🤖 AI Summary
This work addresses the limitations of classical algorithmic stability theory, which typically relies on strong assumptions such as bounded loss functions or sub-Gaussian/sub-Weibull tail behavior—conditions often violated in heavy-tailed or unbounded loss settings. The paper introduces a novel $L_p$ stability framework that requires only finite $L_p$ moments of the loss function, thereby relaxing the conventional bounded differences condition. By extending McDiarmid’s inequality to accommodate $L_p$ constraints, the authors derive sharp high-probability generalization bounds under this significantly weaker assumption.

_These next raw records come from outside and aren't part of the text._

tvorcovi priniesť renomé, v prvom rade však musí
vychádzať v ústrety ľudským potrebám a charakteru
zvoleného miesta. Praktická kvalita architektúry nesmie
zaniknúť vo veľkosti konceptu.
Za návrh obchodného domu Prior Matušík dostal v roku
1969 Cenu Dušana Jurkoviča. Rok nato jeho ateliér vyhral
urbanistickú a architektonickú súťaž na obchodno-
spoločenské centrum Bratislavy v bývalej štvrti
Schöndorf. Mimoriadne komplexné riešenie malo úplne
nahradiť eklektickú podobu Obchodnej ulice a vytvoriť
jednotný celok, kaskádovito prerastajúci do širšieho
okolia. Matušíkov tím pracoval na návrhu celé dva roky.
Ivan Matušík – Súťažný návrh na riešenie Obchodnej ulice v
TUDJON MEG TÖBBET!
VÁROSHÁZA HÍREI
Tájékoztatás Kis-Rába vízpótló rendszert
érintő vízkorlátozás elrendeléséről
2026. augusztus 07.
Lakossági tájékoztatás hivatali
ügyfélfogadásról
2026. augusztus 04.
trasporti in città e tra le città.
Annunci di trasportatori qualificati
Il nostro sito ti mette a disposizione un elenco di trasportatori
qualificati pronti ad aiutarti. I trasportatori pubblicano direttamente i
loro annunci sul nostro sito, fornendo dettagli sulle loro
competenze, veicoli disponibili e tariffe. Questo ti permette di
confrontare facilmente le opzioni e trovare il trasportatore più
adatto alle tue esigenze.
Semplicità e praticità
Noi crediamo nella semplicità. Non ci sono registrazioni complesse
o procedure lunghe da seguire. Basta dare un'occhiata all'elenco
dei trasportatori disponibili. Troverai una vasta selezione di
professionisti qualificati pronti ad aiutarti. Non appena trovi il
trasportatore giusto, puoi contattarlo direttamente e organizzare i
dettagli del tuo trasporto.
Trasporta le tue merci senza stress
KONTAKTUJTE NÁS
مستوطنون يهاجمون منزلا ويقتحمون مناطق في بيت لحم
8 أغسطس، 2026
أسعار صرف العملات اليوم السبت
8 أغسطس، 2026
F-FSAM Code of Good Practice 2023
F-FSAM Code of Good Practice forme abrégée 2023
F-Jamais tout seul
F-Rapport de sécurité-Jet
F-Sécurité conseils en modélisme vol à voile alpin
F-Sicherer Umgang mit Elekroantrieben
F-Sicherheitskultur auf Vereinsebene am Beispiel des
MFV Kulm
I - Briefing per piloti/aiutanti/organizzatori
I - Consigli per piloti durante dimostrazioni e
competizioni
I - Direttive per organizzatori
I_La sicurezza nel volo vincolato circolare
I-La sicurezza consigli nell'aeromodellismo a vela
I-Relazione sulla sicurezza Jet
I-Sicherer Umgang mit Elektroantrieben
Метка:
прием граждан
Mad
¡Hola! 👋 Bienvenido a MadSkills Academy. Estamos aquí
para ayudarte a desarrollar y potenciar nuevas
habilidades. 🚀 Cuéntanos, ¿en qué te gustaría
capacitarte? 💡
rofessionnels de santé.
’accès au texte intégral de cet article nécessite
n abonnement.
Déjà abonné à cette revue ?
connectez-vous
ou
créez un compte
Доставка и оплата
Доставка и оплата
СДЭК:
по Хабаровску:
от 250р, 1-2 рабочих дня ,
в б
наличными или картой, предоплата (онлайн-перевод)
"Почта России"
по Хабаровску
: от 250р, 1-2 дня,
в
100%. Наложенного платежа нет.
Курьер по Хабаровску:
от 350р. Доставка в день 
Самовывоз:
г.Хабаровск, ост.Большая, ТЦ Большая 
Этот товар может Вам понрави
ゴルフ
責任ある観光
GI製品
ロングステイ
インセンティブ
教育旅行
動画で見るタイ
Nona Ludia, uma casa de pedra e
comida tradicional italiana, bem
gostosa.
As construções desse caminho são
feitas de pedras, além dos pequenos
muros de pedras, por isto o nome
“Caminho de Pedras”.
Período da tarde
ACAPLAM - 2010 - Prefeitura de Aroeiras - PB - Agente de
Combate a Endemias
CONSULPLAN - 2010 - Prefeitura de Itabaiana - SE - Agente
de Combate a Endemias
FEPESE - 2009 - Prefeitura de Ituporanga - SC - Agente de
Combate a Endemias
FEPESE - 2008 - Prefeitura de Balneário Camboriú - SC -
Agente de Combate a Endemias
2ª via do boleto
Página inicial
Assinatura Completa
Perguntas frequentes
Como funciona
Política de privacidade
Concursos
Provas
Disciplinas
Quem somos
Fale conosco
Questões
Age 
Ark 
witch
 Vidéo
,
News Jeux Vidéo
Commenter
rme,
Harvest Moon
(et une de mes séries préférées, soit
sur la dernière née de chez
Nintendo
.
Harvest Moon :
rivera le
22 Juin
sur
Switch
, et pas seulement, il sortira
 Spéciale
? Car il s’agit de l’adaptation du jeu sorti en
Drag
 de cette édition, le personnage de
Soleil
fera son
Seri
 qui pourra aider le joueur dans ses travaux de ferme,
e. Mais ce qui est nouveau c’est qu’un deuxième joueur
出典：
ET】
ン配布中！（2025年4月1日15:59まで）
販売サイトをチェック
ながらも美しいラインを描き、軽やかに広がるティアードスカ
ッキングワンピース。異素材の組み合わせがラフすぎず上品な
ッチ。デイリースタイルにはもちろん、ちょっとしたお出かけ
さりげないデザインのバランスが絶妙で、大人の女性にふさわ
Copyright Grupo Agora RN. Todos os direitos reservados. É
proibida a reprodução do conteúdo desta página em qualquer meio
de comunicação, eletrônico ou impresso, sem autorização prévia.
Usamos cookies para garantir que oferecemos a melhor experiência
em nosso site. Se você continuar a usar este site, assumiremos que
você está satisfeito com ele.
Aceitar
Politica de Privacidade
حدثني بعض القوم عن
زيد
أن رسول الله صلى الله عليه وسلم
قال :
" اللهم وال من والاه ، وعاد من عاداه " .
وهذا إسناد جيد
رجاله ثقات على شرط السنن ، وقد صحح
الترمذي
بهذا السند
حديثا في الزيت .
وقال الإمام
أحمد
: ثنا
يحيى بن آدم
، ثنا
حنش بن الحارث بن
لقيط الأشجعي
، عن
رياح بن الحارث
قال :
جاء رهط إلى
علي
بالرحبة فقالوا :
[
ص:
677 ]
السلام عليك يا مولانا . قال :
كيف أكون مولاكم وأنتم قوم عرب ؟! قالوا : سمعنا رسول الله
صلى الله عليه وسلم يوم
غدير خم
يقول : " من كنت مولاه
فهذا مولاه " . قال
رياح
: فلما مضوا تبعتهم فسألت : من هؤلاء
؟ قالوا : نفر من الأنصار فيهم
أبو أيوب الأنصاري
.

This approach is shown to be broadly applicable across multiple learning paradigms, including empirical risk minimization, transductive regression, and meta-learning, demonstrating that robust generalization guarantees can still be achieved even when losses are unbounded, provided $L_p$ stability holds.
📝 Abstract
While algorithmic stability is a central tool for understanding generalization of learning algorithms, existing high-probability guarantees typically rely on uniform boundedness or sub-Gaussian/sub-Weibull tail assumptions, which can be overly restrictive for modern settings with heavy-tailed or unbounded losses. We develop a stability-based framework that requires only a finite $L_p$ moment condition. Our first contribution is sharp concentration inequalities for functions of independent random variables under $L_p$ constraints, extending McDiarmid's bounded-differences techniques beyond the classical regime. Leveraging these results, we derive sharp high-probability generalization bounds across a range of learning paradigms, including empirical risk minimization, transductive regression, and meta-learning. These guarantees show that $L_p$ stability suffices for robust generalization even when boundedness fails, substantially weakening the standard assumptions in the stability literature.